Some of the moves made are comically dumb. The archbishop of New York decided to make a big show about denying communion to the notoriously vindictive former governor of the state. That governor subsequently changed the look back period for civil sex abuse lawsuits, which has bankrupted or is in the process of bankrupting dioceses as they are forced to own up to their failures to protect children.
A conversation with a Jesuit for example can be enlightening because they have intellectual and moral arguments, it’s not just castles built on the shifting foundations of a Bible verse.
This leads to different approaches compared to a lot of American Protestants. They don’t seek to undermine science.
But the College has a mind of its own, and there is going to be some furious horse trading happening behind the scenes to steer the result in one direction or the other.
This is a Catholic media group. It uses the words as above. Think Karl Rahner or Yves Congar.
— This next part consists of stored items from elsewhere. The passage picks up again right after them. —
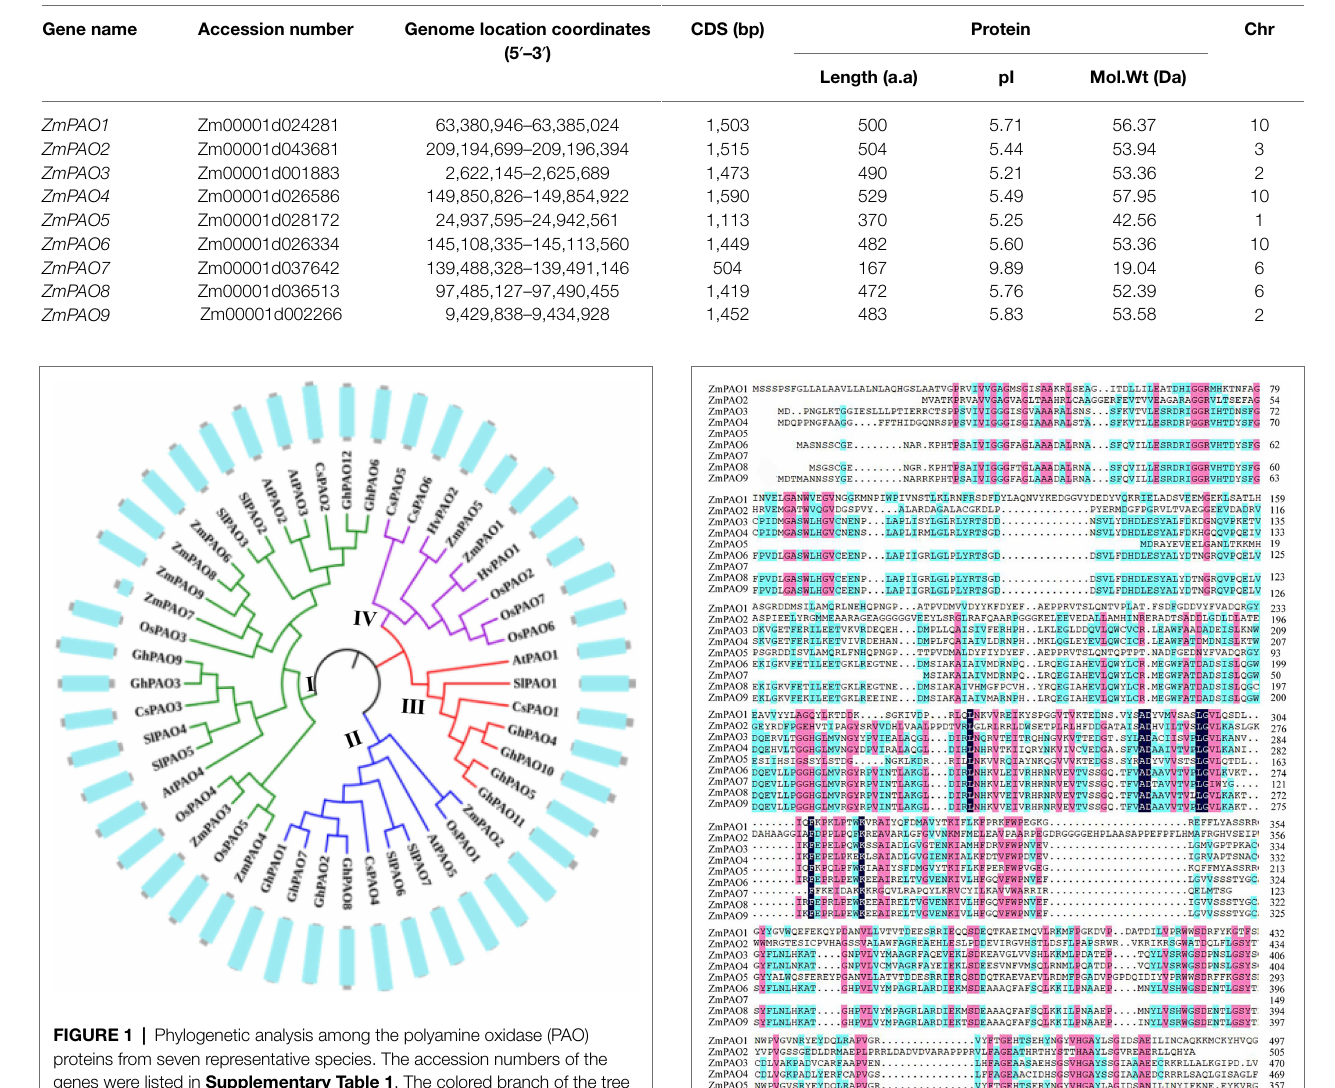
( Figure 2 ). The results demonstrated that ZmPAO4, ZmPAO6, and ZmPAO9 proteins contain SRL sequences. Moreover, ZmPAO3 protein contains CRT sequences, which share high homology with rice OsPAO4 protein. Thus, these results indicated that ZmPAO proteins in maize shared highly conserved homology with other plants in evolution.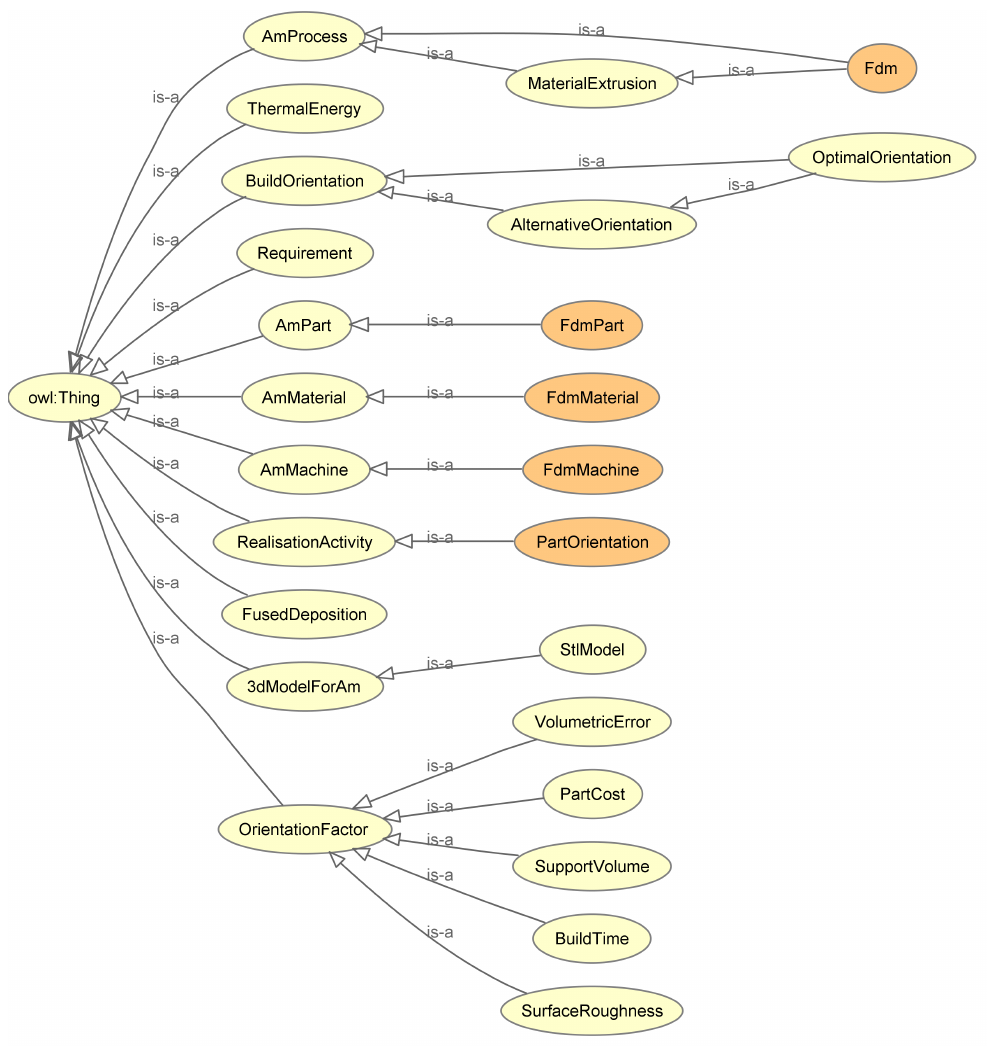
Figure 3. Graphical representation of twenty-five top-level concepts in the DL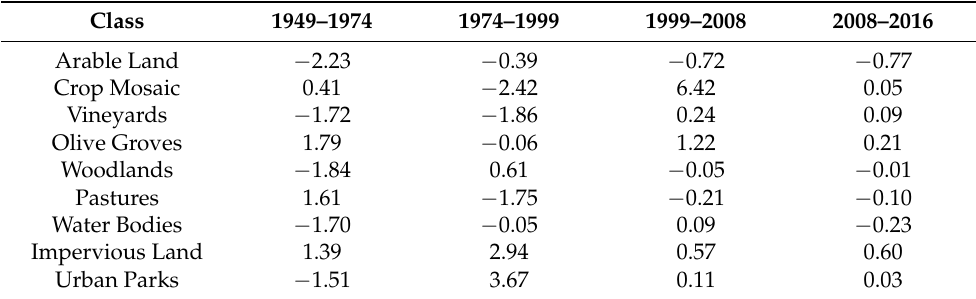
Table 2. Percent change over time (annual rate) in the per-capita surface area by land-use class in Rome,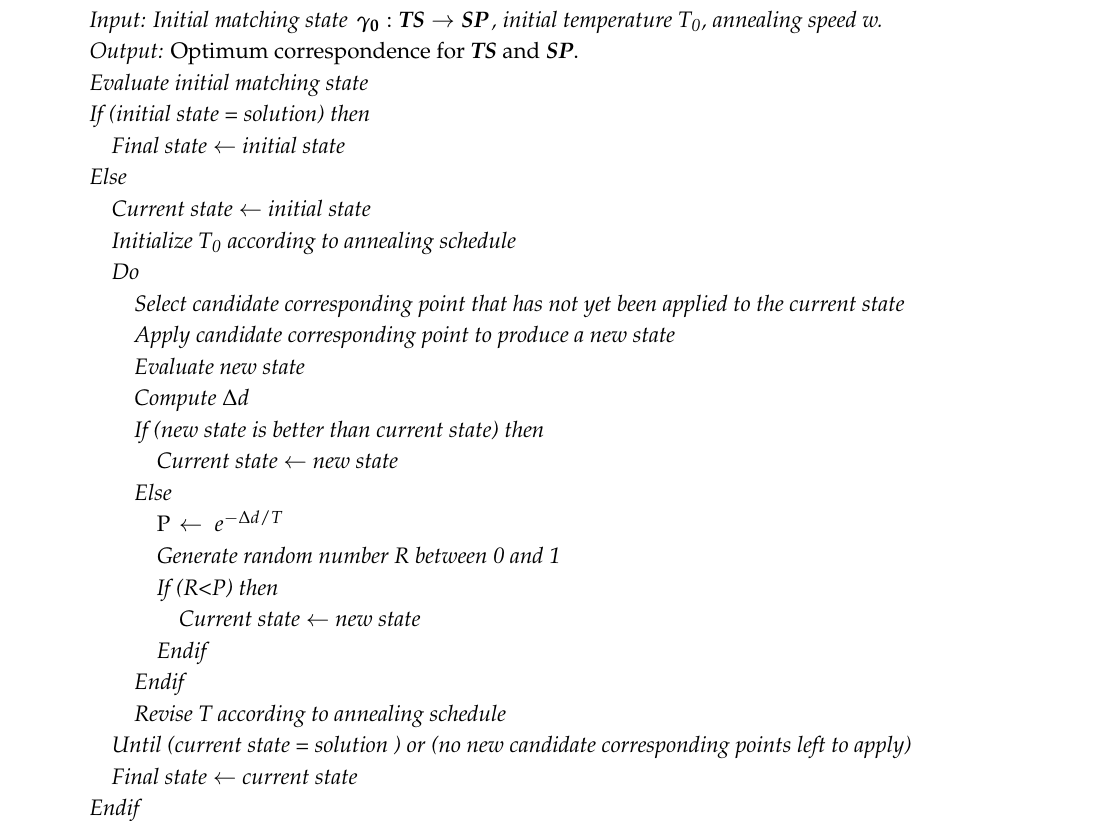
Algorithm 2 Correspondence of Characteristic Points by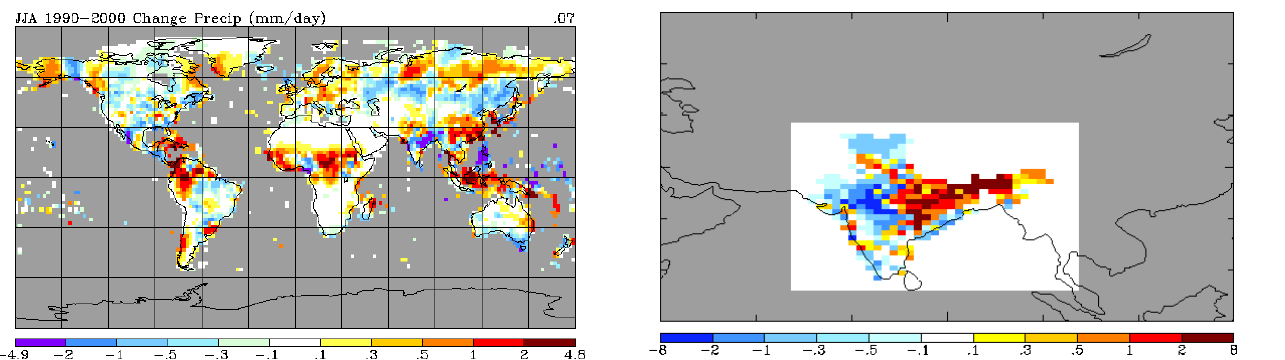
Fig. 11. Trend in summer (June to August (JJA)) precipitation from 1990 to 2000 using observations from CRU TS2.0 (Mitchell and Jones, 2005) available at http://data.giss.nasa.gov/precip cru/maps. html. Global mean change is given on the r.h.s. of the figure.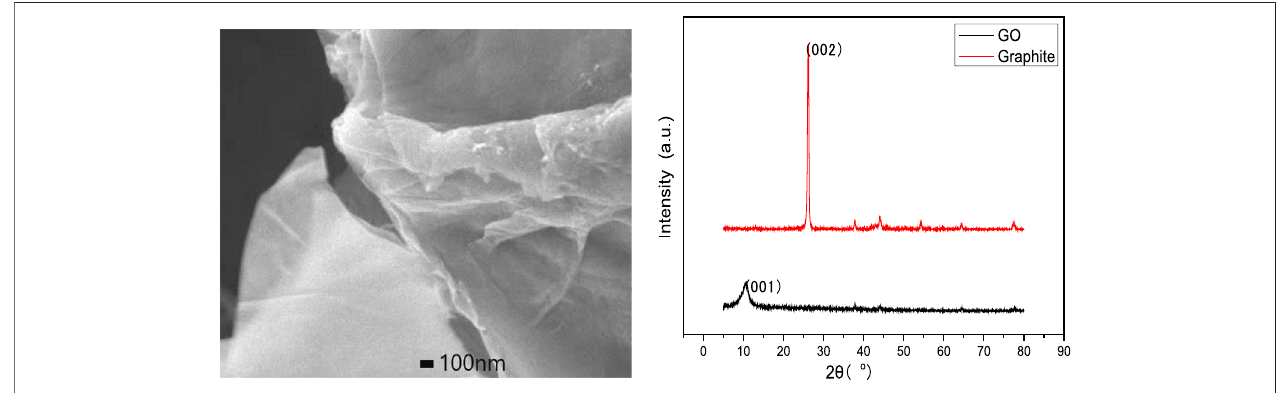
FIGURE 8 | SEM image and XRD patterns of graphene oxide.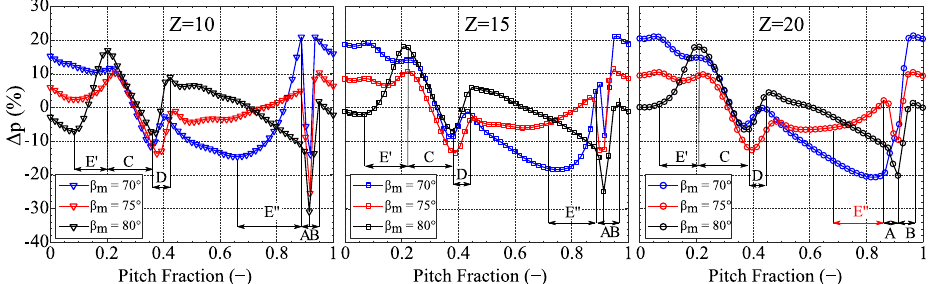
Figure 8. Mid-span pitch-wise static pressure distribution at rotor inlet radius expressed as a percent deviation with respect to mean value, grouped by vane count.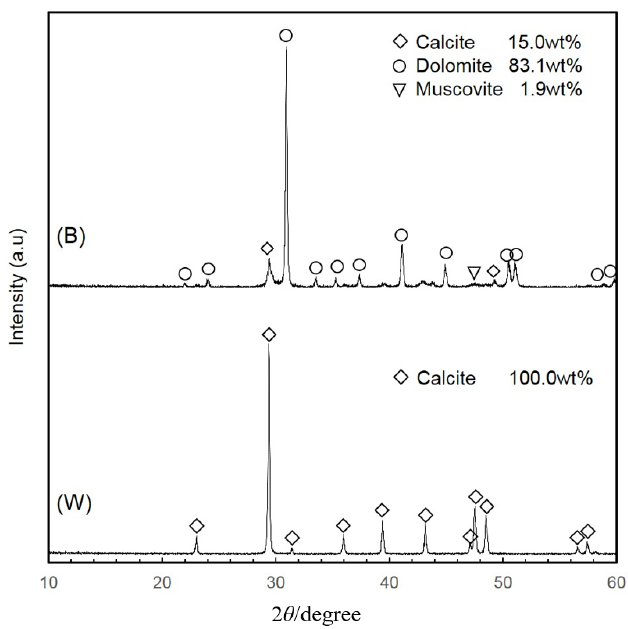
Figure 3. XRD results of heat-treated samples ( B ) and ( W ). Table 3. XRD quantitative analysis and whiteness of heat-treated samples ( B ) and ( W ).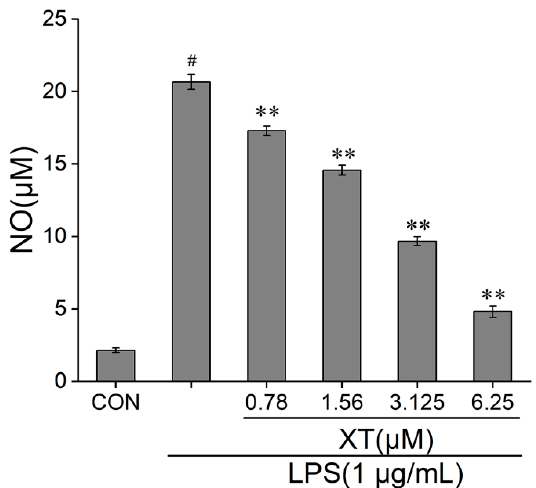
Figure 2. Effects of xanthatin on NO release in RAW 264.7 cells. Cells were pre-treated with different concentrations of xanthatin for 3 h and incubated with LPS for another 21 h. The NO content in the culture supernatant were tested by a Griess reagent. The NO content was decreased with xanthatin in a dose-dependent way. Data is shown as means ± SDs (n = 3). #: significantly different compared to the control (CON) group, **: p < 0.01, as compared to the LPS-induced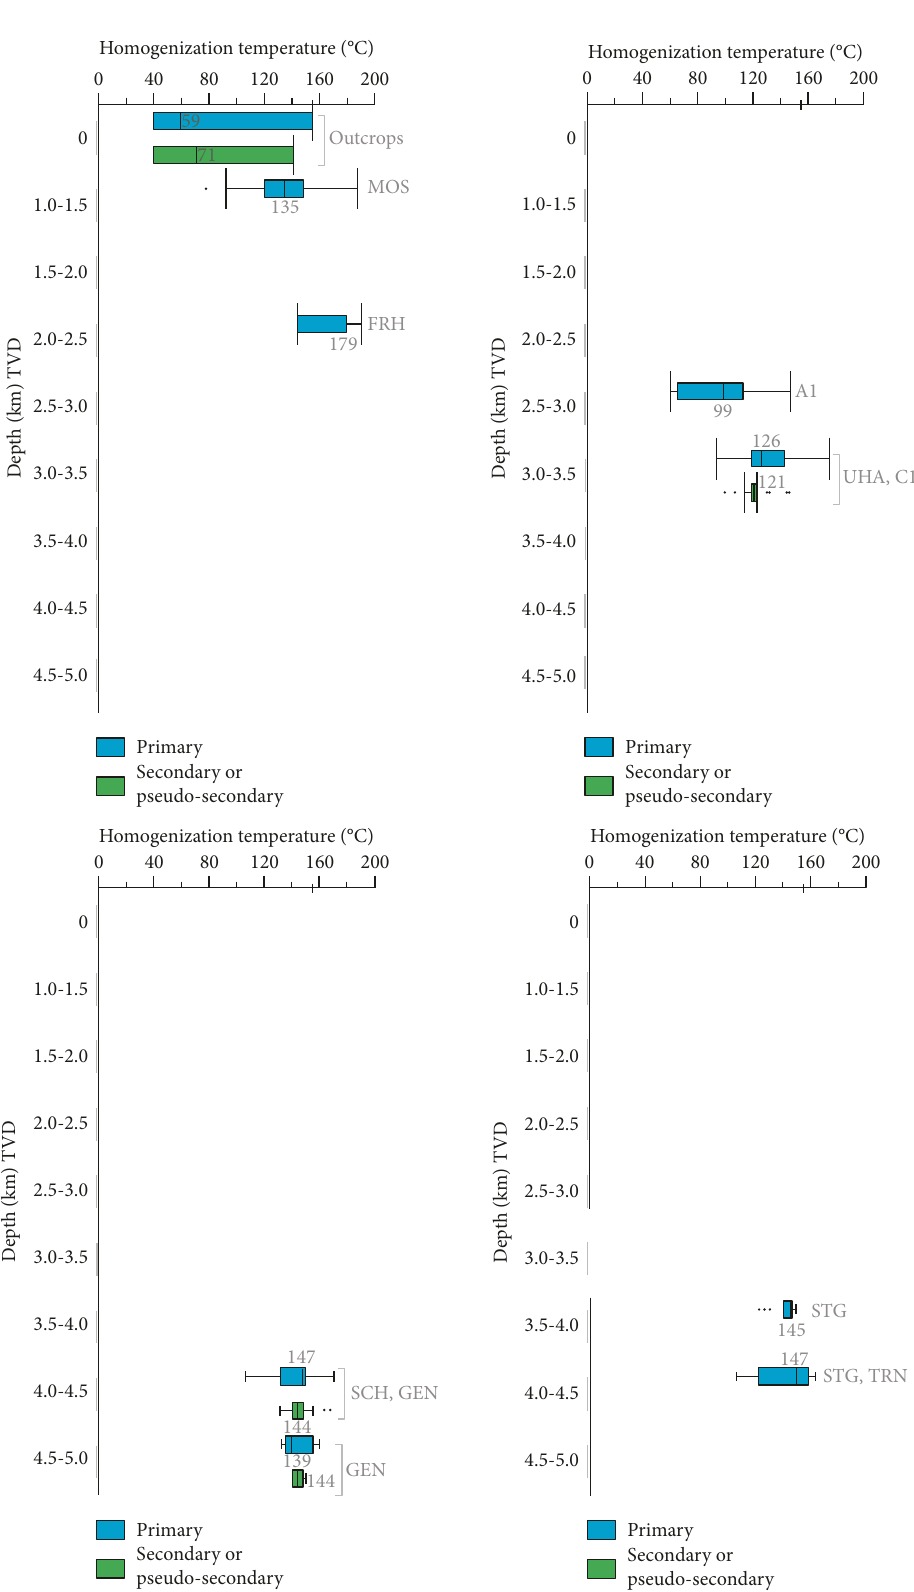
Figure 8: Boxplots of homogenization temperature versus true vertical depth of the calcite and dolomite 2-phase fl uid inclusions from the wells in the Molasse Basin. In gray, the sampled wells are named using the same abbreviation as Figure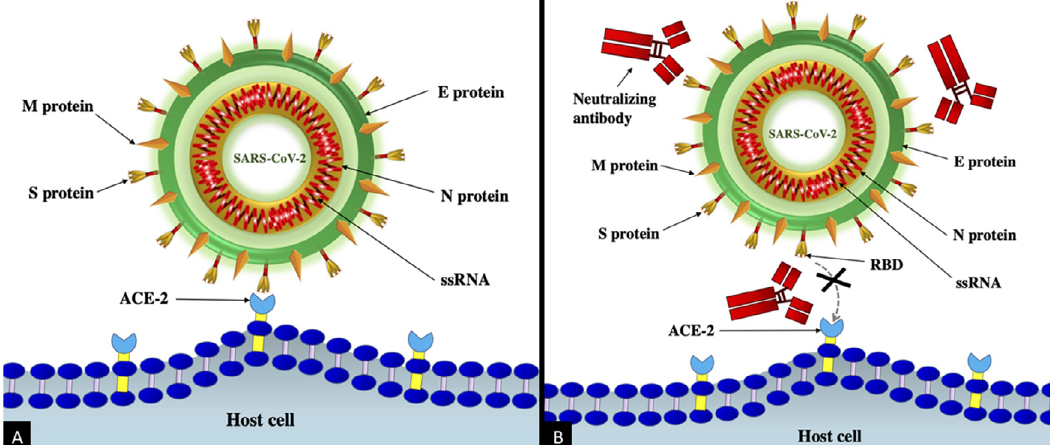
Figure 2. Schematic representation of the SARS-CoV-2 S protein binding with the ACE-2 receptors of host cells with no neutralizing antibodies in sera (Figure 2A), while circulating neutralizing antibodies against the SARS-CoV-2 S protein prevent binding and internalization of the SARS-CoV-2 (Figure 2B)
And the Catholic Church exists on the world stage, and is involved in politics. Its leadership can be and is political.
I found it inspiring. I'm genuinely sad about the Pope's passing. He was a man who followed the teachings as he understood them.
I don't think that was necessarily what he was doing.
He tried to rebalance it to include a lot more cardinals from the developing world–who on average tend to be more conservative, at least on some issues. He arguably avoided the more outspoken conservatives, but he would have caught up a lot of quieter conservatives in the process.
Whereas, if he just wanted to stack it with progressives, he would have focused on adding cardinals from the developed world, where Catholic progressivism is arguably the strongest.
the fun thing, ironic itself, about dismissing religion in it's entirety is that most religions have long understood that G'd can't be proven, measured, captured with experiments. the irony in this is that while you can't prove G'd you can't disprove G'd either, so the lack of proof is no proof of a lack of "The Force". quantum physics did not not exist just because the was no proof for it.
one interesting train of thought in this regard was the conclusion of a book on the neurobiology of meditation, (the title escapes me right now): what if the only "instrument" to measure religious experience is the brain? we can measure effects of systematic religious practice on the brain, like meditation aka contemplative prayer. we can identify some aspects of states that humans describe as religious experience, in the brain, as they happen. why would we dismiss those as mere "brain formations"? while we accept equally measurable effects of sound or light on the brain as "real"?
it's non-trivial...
Science doesn’t say we are the only intelligent forms in the universe. Science doesn’t say intelligent max’s out with humans. Science doesn’t describe concepts outside of time and space.